Add gpu tag for ROCm-LLVM and refactor method#228
Conversation
| add_gpu_property = '' | ||
|
|
||
| # If none of the gpu packages are in the easyconfig, do not process further | ||
| dep_names = {dep[0] for dep in ec_dict['dependencies']} |
There was a problem hiding this comment.
Have you tested this? I wonder if ROCm-LLVM is the toolchain if it actually appears in the dependencies?
There was a problem hiding this comment.
I doubt it. For one of the other hooks (can't remember which) where we searched some dep list with CUDA / cuDNN in it, I added logic to also check the toolchain instead - and then just trigger it if it's rocm-compilers, rompi,... etc. This should probably do something similar. @zerefwayne search for rocm-compilers in eb_hooks.py and you'll probably find my logic in the other hook.

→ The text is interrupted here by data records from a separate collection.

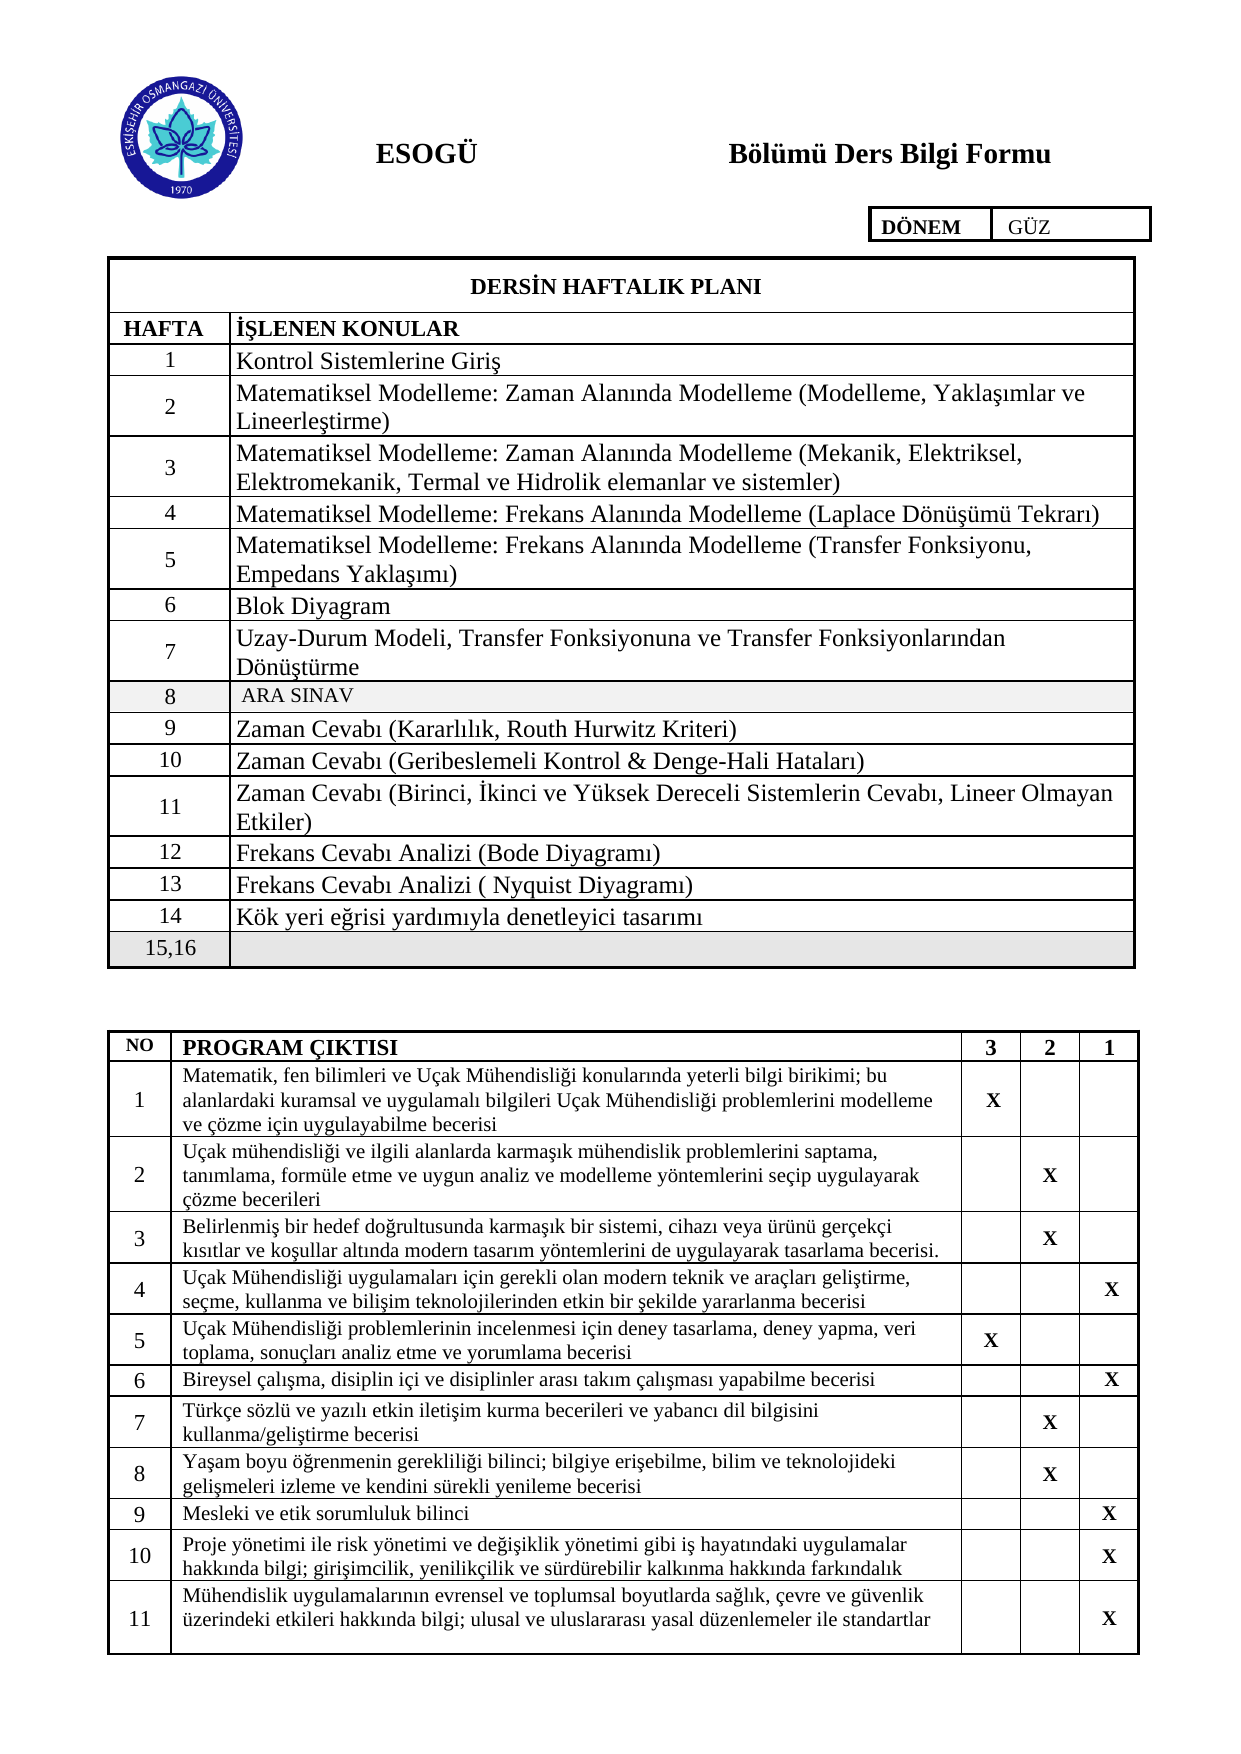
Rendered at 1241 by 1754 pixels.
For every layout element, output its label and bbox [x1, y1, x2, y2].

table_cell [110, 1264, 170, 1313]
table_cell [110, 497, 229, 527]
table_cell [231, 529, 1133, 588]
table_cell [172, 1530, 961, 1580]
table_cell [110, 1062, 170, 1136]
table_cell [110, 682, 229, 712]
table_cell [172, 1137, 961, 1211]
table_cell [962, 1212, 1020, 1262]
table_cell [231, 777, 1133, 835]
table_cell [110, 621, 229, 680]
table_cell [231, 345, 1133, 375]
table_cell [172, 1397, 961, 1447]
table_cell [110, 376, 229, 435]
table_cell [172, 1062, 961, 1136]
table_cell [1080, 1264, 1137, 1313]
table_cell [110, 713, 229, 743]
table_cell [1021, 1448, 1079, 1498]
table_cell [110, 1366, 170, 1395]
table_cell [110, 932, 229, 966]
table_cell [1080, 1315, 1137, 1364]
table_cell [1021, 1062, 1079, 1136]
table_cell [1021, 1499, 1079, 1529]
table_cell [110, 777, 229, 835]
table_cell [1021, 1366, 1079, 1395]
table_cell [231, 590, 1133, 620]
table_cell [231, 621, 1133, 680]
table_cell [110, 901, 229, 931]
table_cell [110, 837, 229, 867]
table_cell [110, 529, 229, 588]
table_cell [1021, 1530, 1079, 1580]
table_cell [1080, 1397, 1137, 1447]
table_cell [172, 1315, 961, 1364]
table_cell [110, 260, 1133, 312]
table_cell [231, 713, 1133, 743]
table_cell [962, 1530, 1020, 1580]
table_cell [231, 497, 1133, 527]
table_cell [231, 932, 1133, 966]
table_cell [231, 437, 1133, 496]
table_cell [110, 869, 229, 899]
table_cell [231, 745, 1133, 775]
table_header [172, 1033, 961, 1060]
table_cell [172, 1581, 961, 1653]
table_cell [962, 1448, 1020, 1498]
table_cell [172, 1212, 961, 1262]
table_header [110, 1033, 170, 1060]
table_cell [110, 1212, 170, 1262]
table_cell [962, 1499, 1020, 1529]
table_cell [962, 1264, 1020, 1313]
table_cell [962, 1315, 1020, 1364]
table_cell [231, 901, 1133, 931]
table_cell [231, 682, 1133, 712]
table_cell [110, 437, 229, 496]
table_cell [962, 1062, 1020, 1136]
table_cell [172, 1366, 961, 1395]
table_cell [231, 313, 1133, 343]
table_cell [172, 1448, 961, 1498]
picture [118, 75, 244, 200]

There was a problem hiding this comment.
It would be better if we can identify ROCm-LLVM explicitly so that we can store the version in an environment variable. That will be useful later in Lmod when we are checking if the version is supported by the driver.
There was a problem hiding this comment.
I don't know if you have a toolchain instance at this point but if you did you could use it to find the ROCm-LLVM versionsuffix
ec.toolchain.dependencies()
|
What I'm trying to do in #231 is also relevant here |
| if rocm_llvm_dep is not None: | ||
| add_gpu_property = 'add_property("arch","gpu")' | ||
| versionsuffix = rocm_llvm_dep[2] if len(rocm_llvm_dep) > 2 else '' | ||
| pkg_versions['ROCm-LLVM'] = rocm_llvm_dep[1] + versionsuffix |
There was a problem hiding this comment.
For this, I think it is not more interesting to store the ROCm version as later we need something that we can compare with output we can get from rocm_smi (like we do for nvidia_smi and the CUDA version)
| pkg_versions['ROCm-LLVM'] = rocm_llvm_dep[1] + versionsuffix | |
| rocm_prefix = "-ROCm-" | |
| if versionsuffix.startswith(rocm_prefix): | |
| rocm_version = versionsuffix[len(rocm_prefix):] | |
| else: | |
| raise EasyBuildError(f"Invalid format for ROCm versionssuffix: {versionsuffix}") | |
| pkg_versions['ROCm'] = rocm_version |
Easyconfigs which include ROCm-LLVM as a dependency should also be tagged with
gpu. It doesn't need to be dropped to a build dependency as it is redistributable (unlike CUDA).The loop seems to iterate over dependencies twice, it can be simplified to one pass.